Edit the lines below by replacing every "roses" with "tulips" and leaving everything else unchanged. Leave the pictures out of your answer.

BEGIN Dataset content

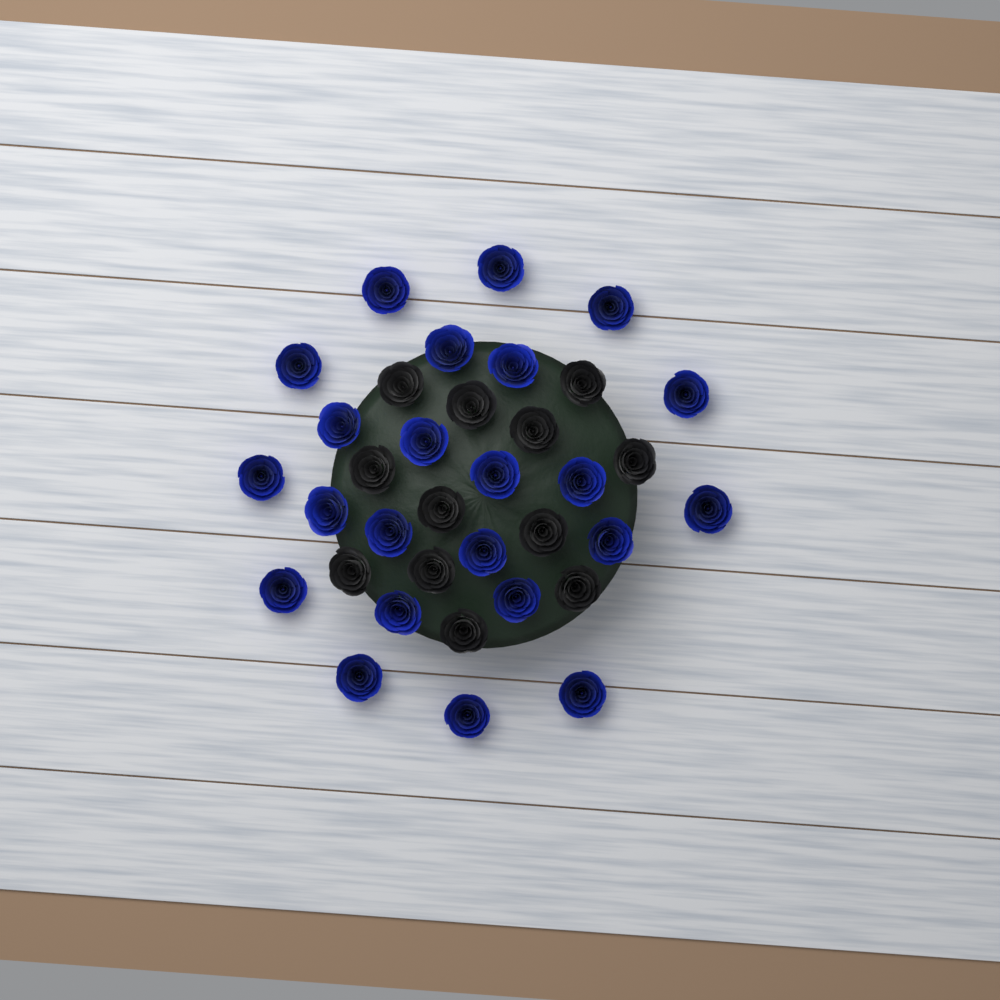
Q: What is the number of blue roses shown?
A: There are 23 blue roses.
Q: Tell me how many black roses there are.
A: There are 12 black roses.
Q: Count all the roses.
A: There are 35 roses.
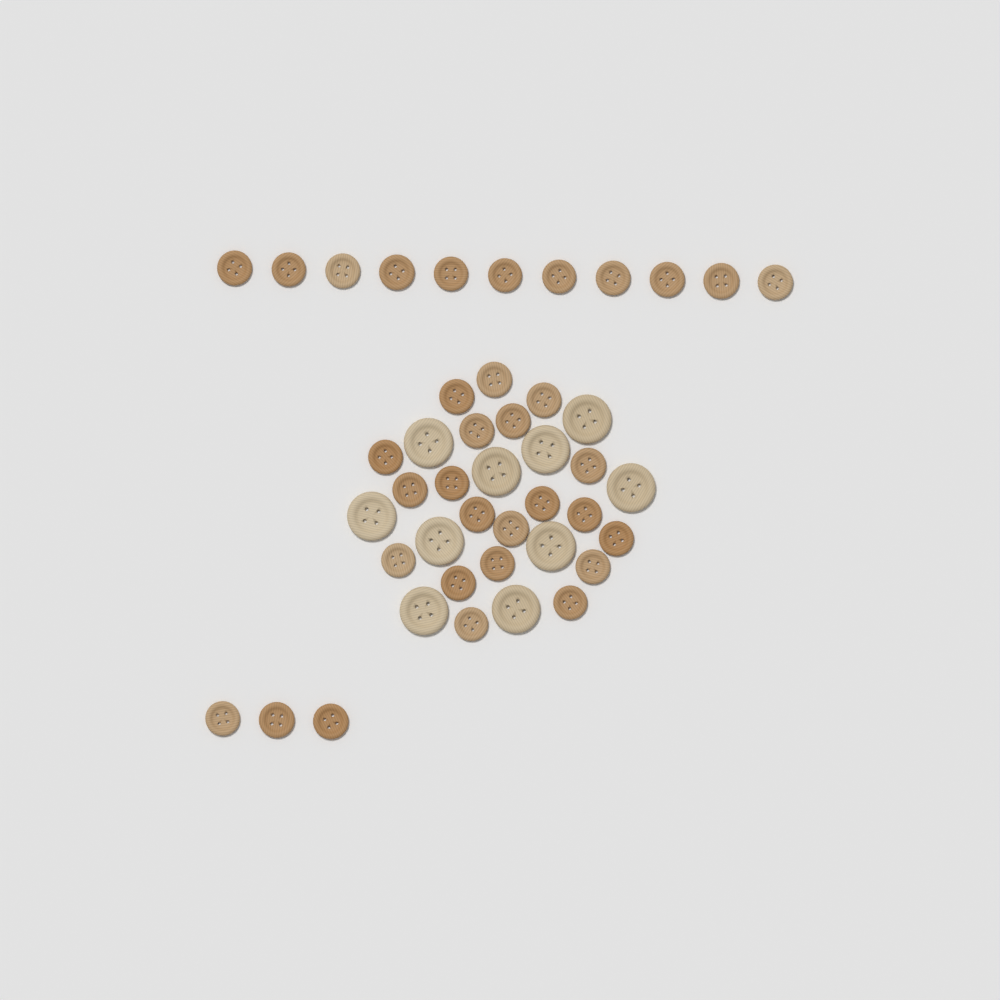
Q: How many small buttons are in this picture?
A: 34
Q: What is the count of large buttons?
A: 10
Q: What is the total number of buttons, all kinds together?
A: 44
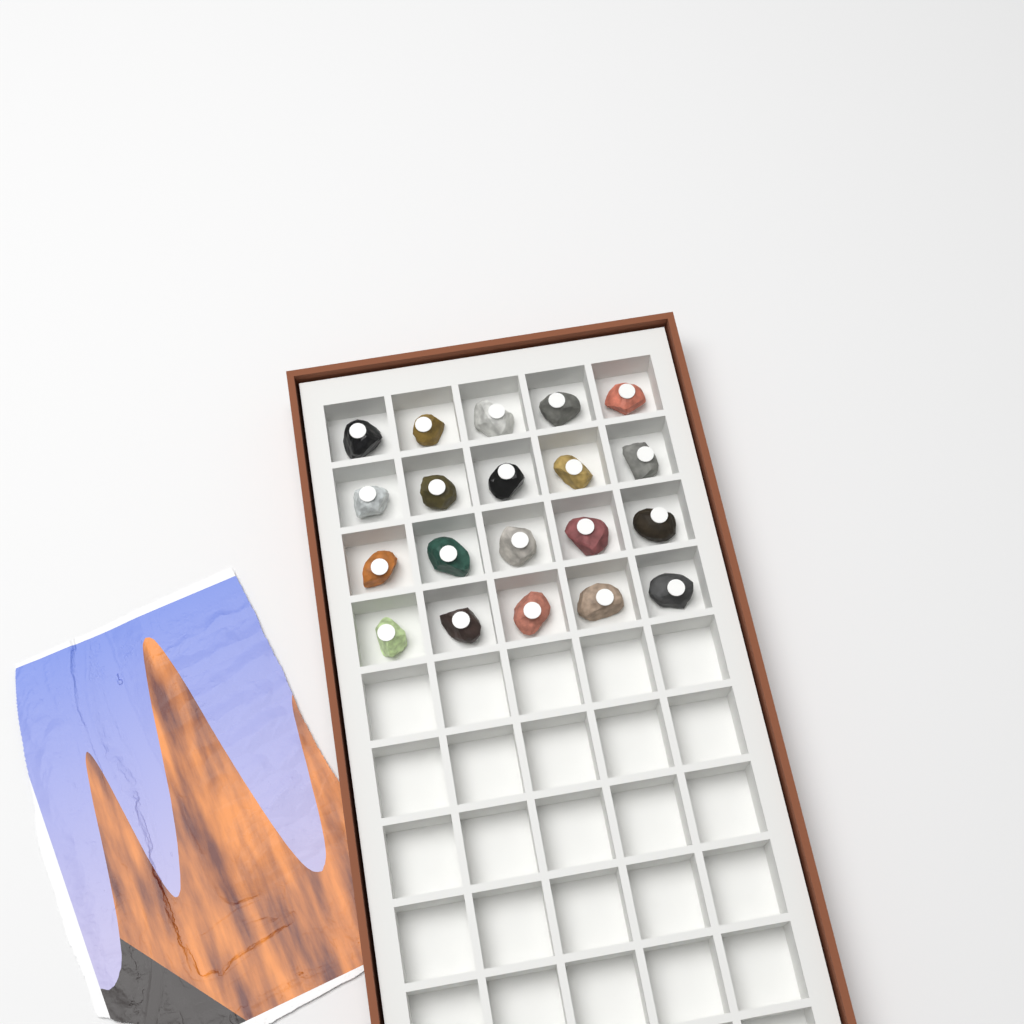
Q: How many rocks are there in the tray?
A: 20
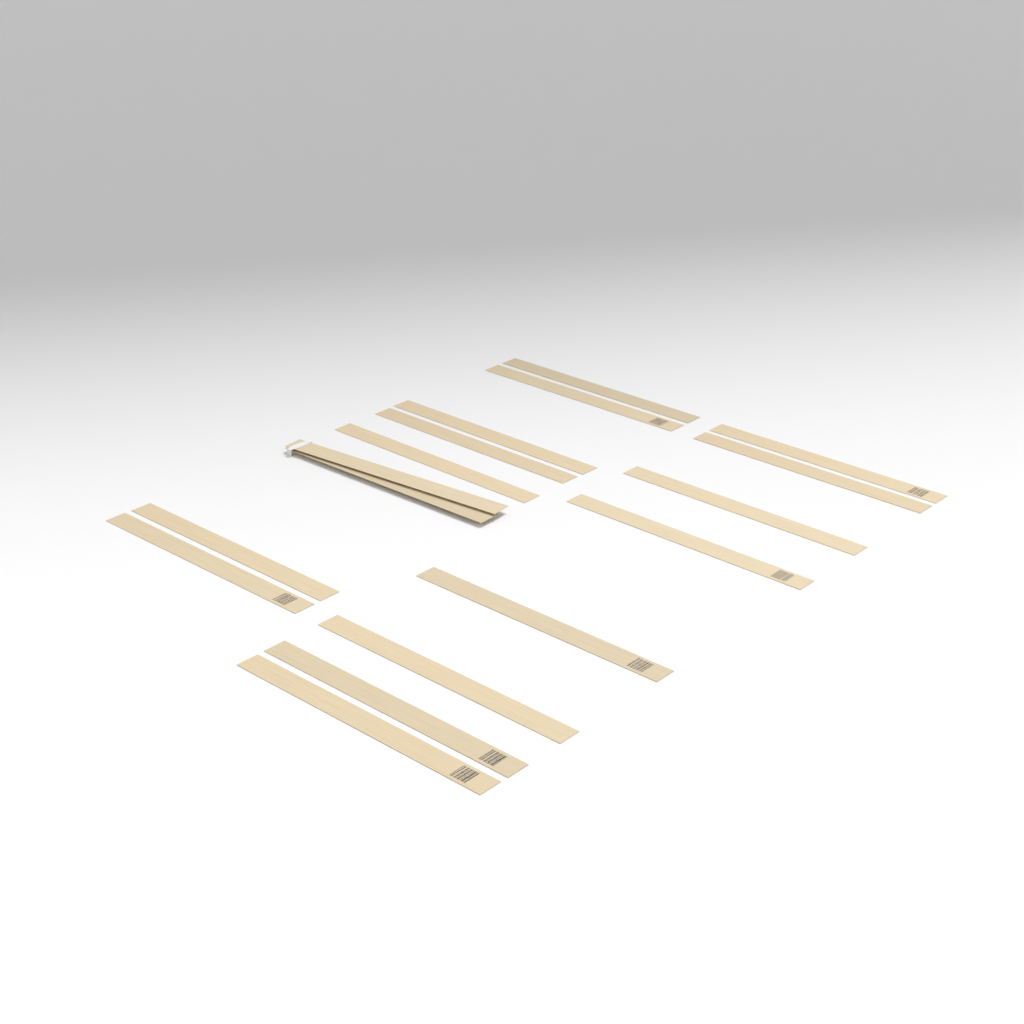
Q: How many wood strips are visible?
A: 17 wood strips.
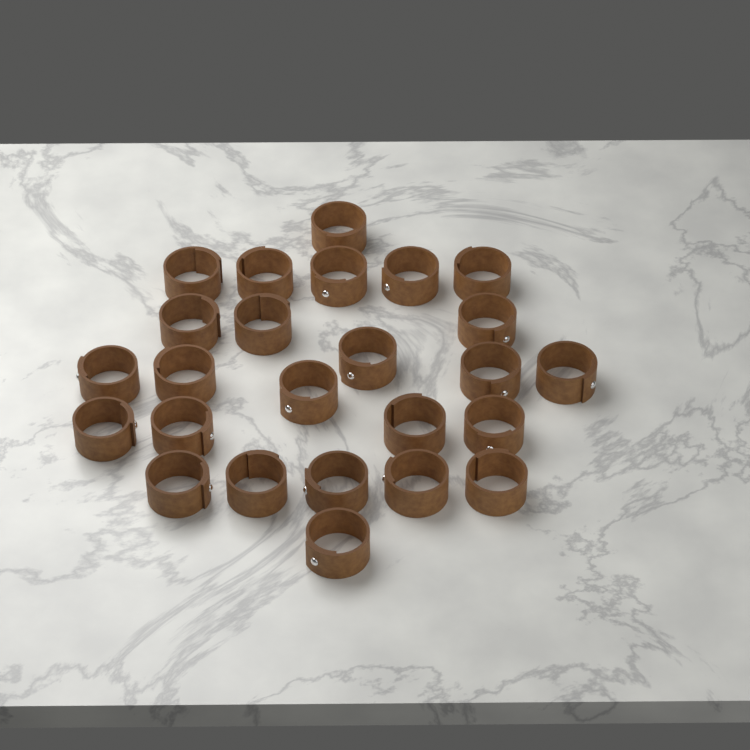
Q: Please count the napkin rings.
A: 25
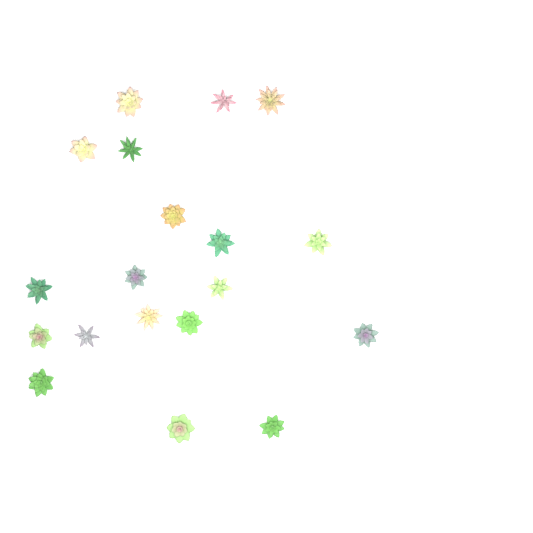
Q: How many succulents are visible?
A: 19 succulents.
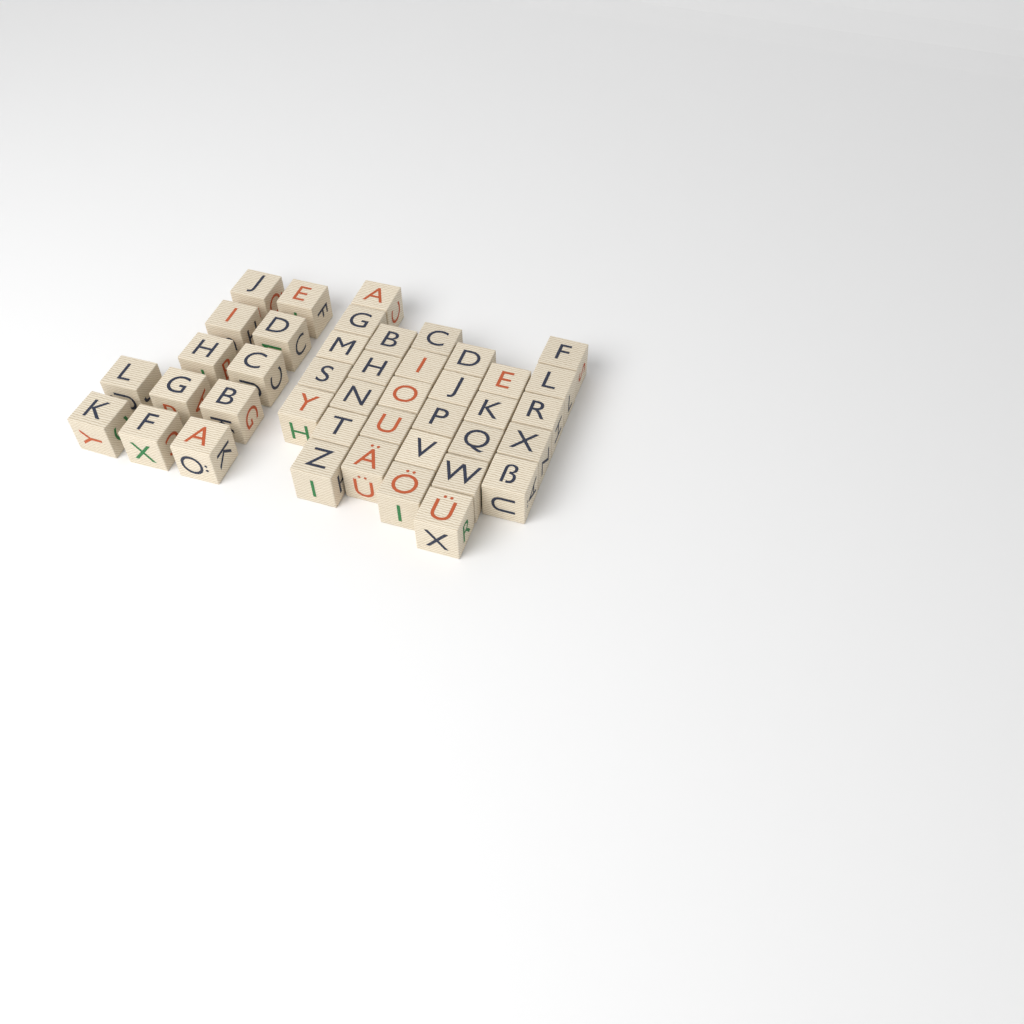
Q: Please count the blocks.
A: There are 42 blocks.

END Dataset content

**Reply to the task:**
Q: What is the number of blue tulips shown?
A: There are 23 blue tulips.
Q: Tell me how many black tulips there are.
A: There are 12 black tulips.
Q: Count all the tulips.
A: There are 35 tulips.
Q: How many small buttons are in this picture?
A: 34
Q: What is the count of large buttons?
A: 10
Q: What is the total number of buttons, all kinds together?
A: 44
Q: How many rocks are there in the tray?
A: 20
Q: How many wood strips are visible?
A: 17 wood strips.
Q: Please count the napkin rings.
A: 25
Q: How many succulents are visible?
A: 19 succulents.
Q: Please count the blocks.
A: There are 42 blocks.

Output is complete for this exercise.